Renard le Contrefait. — Le dernier des Romans du Renard, Renard le Contrefait, a été composé à Troyes dans le premier quart du xive siècle. Nous ignorons le nom de l’auteur ; mais celui-ci nous a fait sur sa personne quelques confidences qui nous permettent d’établir la date à laquelle il écrivit, et en outre nous le présentent sous un jour assez curieux. Il avait commencé par être clerc ; mais, comme il le dit à plusieurs reprises et chaque fois avec un accent de tristesse, il dut renoncer à cette profession à cause d’une femme qui l’avait « mis à petit port ». À la fin d’un de ses récits, il annonce qu’il va en donner un autre,

Que cil clerc a encores fait.

Mais il répare aussitôt sa distraction :

Clerc, non, car couronne n’ot point ;
Par femme perdi il ce point.

C’est probablement cette mésaventure qui le décida à devenir commerçant :

… Et cil qui fist ce livre
Merechans fu et espiciers
Le tems de dis ans tout entiers.
══════════════════════════════
Objectifs
**A.** Recopiez le passage sur Renard le Contrefait en commençant par « Renard le Contrefait. » et en poursuivant jusqu'à « a encores fait. ».
**B.** D'après le passage sur Renard le Contrefait, dans quelle ville ce roman a-t-il été composé ?
**C.** Prolongez le passage sur Renard le Contrefait à partir de l'endroit où il s'arrête.
══════════════════════════════
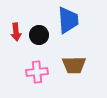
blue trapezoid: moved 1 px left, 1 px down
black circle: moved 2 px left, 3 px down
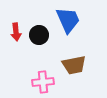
blue trapezoid: rotated 20 degrees counterclockwise
brown trapezoid: rotated 10 degrees counterclockwise
pink cross: moved 6 px right, 10 px down
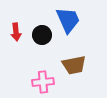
black circle: moved 3 px right
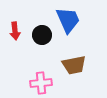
red arrow: moved 1 px left, 1 px up
pink cross: moved 2 px left, 1 px down
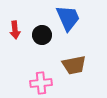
blue trapezoid: moved 2 px up
red arrow: moved 1 px up
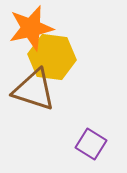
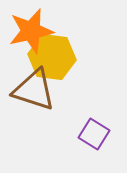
orange star: moved 3 px down
purple square: moved 3 px right, 10 px up
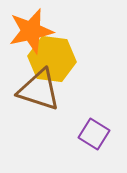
yellow hexagon: moved 2 px down
brown triangle: moved 5 px right
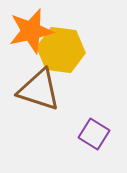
yellow hexagon: moved 9 px right, 9 px up
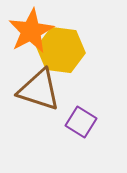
orange star: rotated 15 degrees counterclockwise
purple square: moved 13 px left, 12 px up
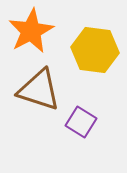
yellow hexagon: moved 34 px right
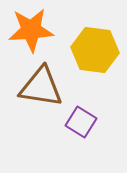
orange star: moved 1 px up; rotated 24 degrees clockwise
brown triangle: moved 2 px right, 3 px up; rotated 9 degrees counterclockwise
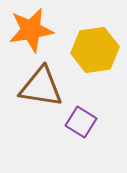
orange star: rotated 6 degrees counterclockwise
yellow hexagon: rotated 15 degrees counterclockwise
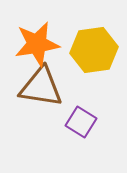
orange star: moved 6 px right, 14 px down
yellow hexagon: moved 1 px left
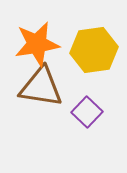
purple square: moved 6 px right, 10 px up; rotated 12 degrees clockwise
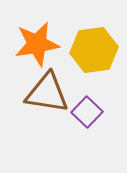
brown triangle: moved 6 px right, 6 px down
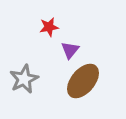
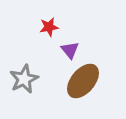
purple triangle: rotated 18 degrees counterclockwise
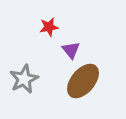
purple triangle: moved 1 px right
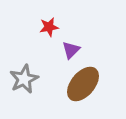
purple triangle: rotated 24 degrees clockwise
brown ellipse: moved 3 px down
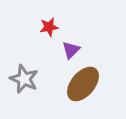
gray star: rotated 24 degrees counterclockwise
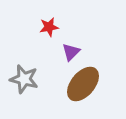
purple triangle: moved 2 px down
gray star: rotated 8 degrees counterclockwise
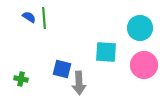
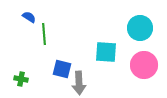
green line: moved 16 px down
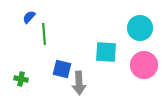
blue semicircle: rotated 80 degrees counterclockwise
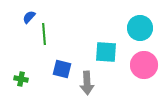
gray arrow: moved 8 px right
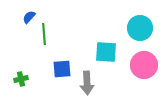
blue square: rotated 18 degrees counterclockwise
green cross: rotated 24 degrees counterclockwise
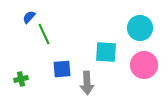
green line: rotated 20 degrees counterclockwise
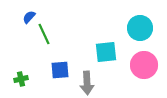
cyan square: rotated 10 degrees counterclockwise
blue square: moved 2 px left, 1 px down
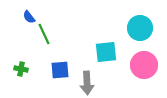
blue semicircle: rotated 80 degrees counterclockwise
green cross: moved 10 px up; rotated 24 degrees clockwise
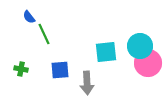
cyan circle: moved 18 px down
pink circle: moved 4 px right, 2 px up
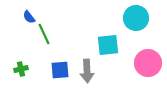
cyan circle: moved 4 px left, 28 px up
cyan square: moved 2 px right, 7 px up
green cross: rotated 24 degrees counterclockwise
gray arrow: moved 12 px up
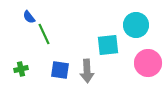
cyan circle: moved 7 px down
blue square: rotated 12 degrees clockwise
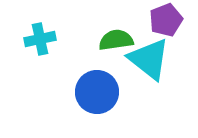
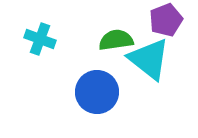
cyan cross: rotated 32 degrees clockwise
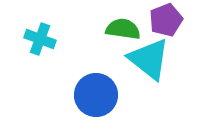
green semicircle: moved 7 px right, 11 px up; rotated 16 degrees clockwise
blue circle: moved 1 px left, 3 px down
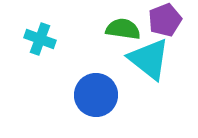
purple pentagon: moved 1 px left
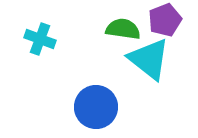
blue circle: moved 12 px down
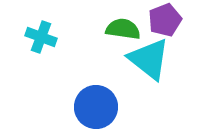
cyan cross: moved 1 px right, 2 px up
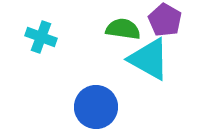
purple pentagon: rotated 20 degrees counterclockwise
cyan triangle: rotated 9 degrees counterclockwise
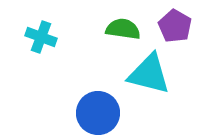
purple pentagon: moved 10 px right, 6 px down
cyan triangle: moved 15 px down; rotated 15 degrees counterclockwise
blue circle: moved 2 px right, 6 px down
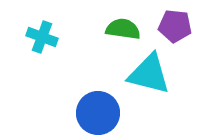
purple pentagon: rotated 24 degrees counterclockwise
cyan cross: moved 1 px right
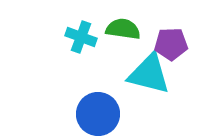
purple pentagon: moved 4 px left, 18 px down; rotated 8 degrees counterclockwise
cyan cross: moved 39 px right
blue circle: moved 1 px down
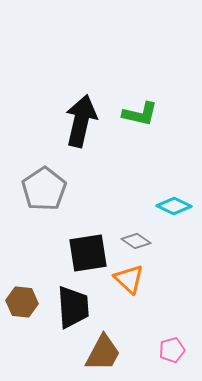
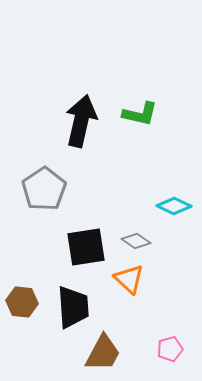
black square: moved 2 px left, 6 px up
pink pentagon: moved 2 px left, 1 px up
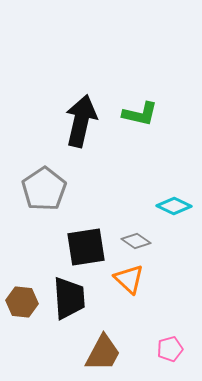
black trapezoid: moved 4 px left, 9 px up
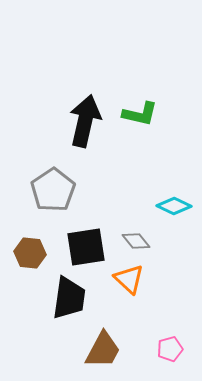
black arrow: moved 4 px right
gray pentagon: moved 9 px right, 1 px down
gray diamond: rotated 16 degrees clockwise
black trapezoid: rotated 12 degrees clockwise
brown hexagon: moved 8 px right, 49 px up
brown trapezoid: moved 3 px up
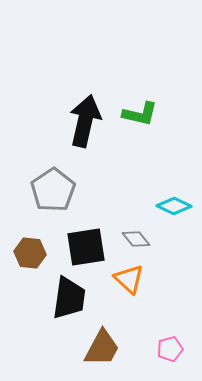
gray diamond: moved 2 px up
brown trapezoid: moved 1 px left, 2 px up
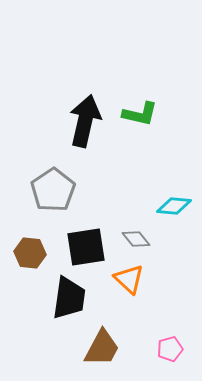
cyan diamond: rotated 20 degrees counterclockwise
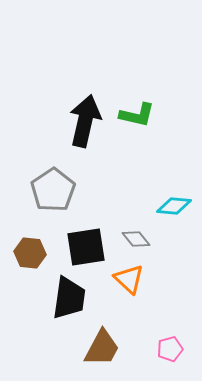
green L-shape: moved 3 px left, 1 px down
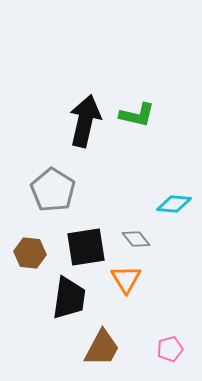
gray pentagon: rotated 6 degrees counterclockwise
cyan diamond: moved 2 px up
orange triangle: moved 3 px left; rotated 16 degrees clockwise
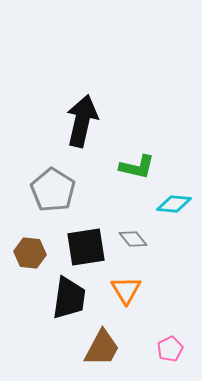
green L-shape: moved 52 px down
black arrow: moved 3 px left
gray diamond: moved 3 px left
orange triangle: moved 11 px down
pink pentagon: rotated 10 degrees counterclockwise
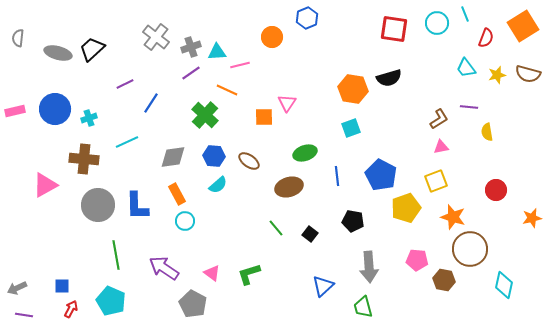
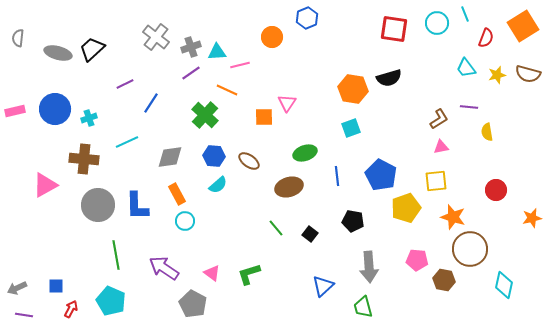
gray diamond at (173, 157): moved 3 px left
yellow square at (436, 181): rotated 15 degrees clockwise
blue square at (62, 286): moved 6 px left
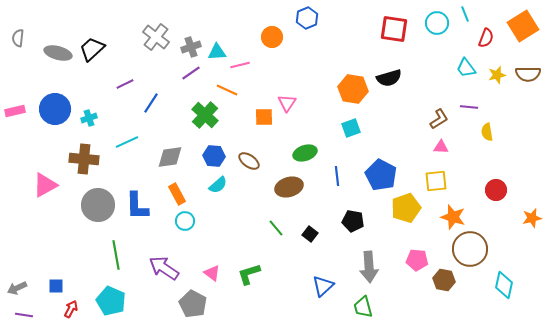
brown semicircle at (528, 74): rotated 15 degrees counterclockwise
pink triangle at (441, 147): rotated 14 degrees clockwise
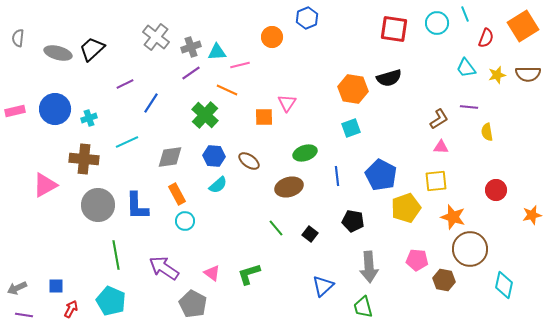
orange star at (532, 218): moved 3 px up
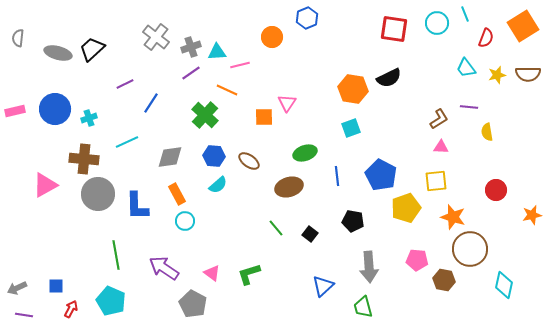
black semicircle at (389, 78): rotated 10 degrees counterclockwise
gray circle at (98, 205): moved 11 px up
══════════════════════════════
Corrigé
**A.**
Renard le Contrefait. — Le dernier des Romans du Renard, Renard le Contrefait, a été composé à Troyes dans le premier quart du xive siècle. Nous ignorons le nom de l’auteur ; mais celui-ci nous a fait sur sa personne quelques confidences qui nous permettent d’établir la date à laquelle il écrivit, et en outre nous le présentent sous un jour assez curieux. Il avait commencé par être clerc ; mais, comme il le dit à plusieurs reprises et chaque fois avec un accent de tristesse, il dut renoncer à cette profession à cause d’une femme qui l’avait « mis à petit port ». À la fin d’un de ses récits, il annonce qu’il va en donner un autre,

Que cil clerc a encores fait.

**B.** À Troyes.

**C.**
Il dut réussir ; car, à l’en croire, c’est pour occuper ses loisirs qu’il songea à composer son roman :

Environ quarante ans avoit
Quant ceste pensee lui vint
Par oiseuseté qui le tint.

Il y a sans doute quelques contradictions dans ses nombreux dires sur l’année où il commença son œuvre et sur le temps qu’il mit à l’achever ; mais, ce qui est incontestable, c’est que, parmi les faits contemporains qu’il rappelle, aucun n’est postérieur à l’année 1328.

Il serait impossible de présenter une analyse du Renard le Contrefait. Dans les précédents romans, qu’ils fussent un ensemble de contes à rire ou un groupe d’histoires satiriques, un lien réel unissait les branches les plus diverses, une idée générale commune leur donnait une certaine cohésion ; le récit, plus ou moins encombré de digressions, se déroulait néanmoins librement, ayant sa fin en lui-même et concentrant tout l’intérêt.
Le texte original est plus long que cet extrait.